Dave and Nina have known each other since their amiable meeting through mutual friends several months ago. They meet again.
Dave: I don't remember if I asked but, do you have a boyfriend?
Nina: 왜? Are you trying to ask me out?
Dave: 아이고! 언니! 안돼!

Is this a possible acceptable use of 언니?


----------



## Rance

Two things look awkward to me.
One thing is a guy calling a woman 언니.
If he's implying to treat him like one of same sex, maybe it can be used as tension breaker.
(If he's very feminine, makes more sense)
But it sounds quite uncommon approach.


----------



## slowlikemolasses

Would 누님 work better?


----------



## Rance

If the response was "아이고! 누님, 아니요!".


----------



## esue

In conclusion, 언니 cannot be used as a tension breaker especially by a man. 누님 can never never be a substitute.
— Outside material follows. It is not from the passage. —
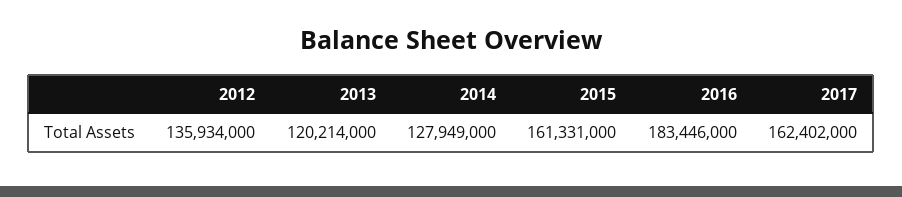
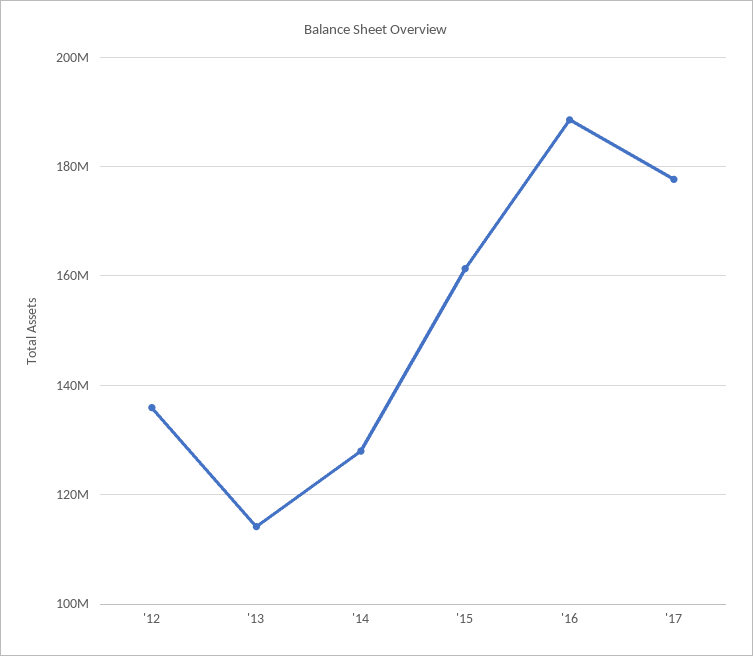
2013: 120214000 -> 114000000
2016: 183446000 -> 188000000
2017: 162402000 -> 178000000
I think this conversation is very unlikely in the following senses.

1. As Rance points out, a guy says "언니." A man might say 언니 in rare occasions like:
1-a. He is talking to a waitress or a salesclerk. He calls her 언니 because he cannot find any other title. The woman would be in her twenties and he can be either about her age or older. A younger guy might call her 누나, not 누님. 누님 is usually reserved for gigolos if she is not his real elder sister. Anyway, 언니 is not such a appropriate term for a man to use. 

1-b. The guy is taking a role of a female. Even in this case, calling 언니 is somehow showing one's less respectful attitude towards the listener. That's why it can be used for a service person.

2. 언니 cannot be a tension breaker unless somebody came up with a new usage, either for fun or for convenience. 

3. A girl or a woman can call another woman older by a few years 언니 when they are well-acquainted or under mutual agreement. One should sometimes be careful because not everybody calls her seniors 언니 or wants to be called 언니 by others. They can call service people 언니 like they call middle-aged service people 아줌마 or 아주머니. 

4. It's been only a few years since 언니 began to be widely used. It is a very casual term, sometimes demeaning. A man like Dave should never say 언니 in front of a lady like Nina that used to be his date.


----------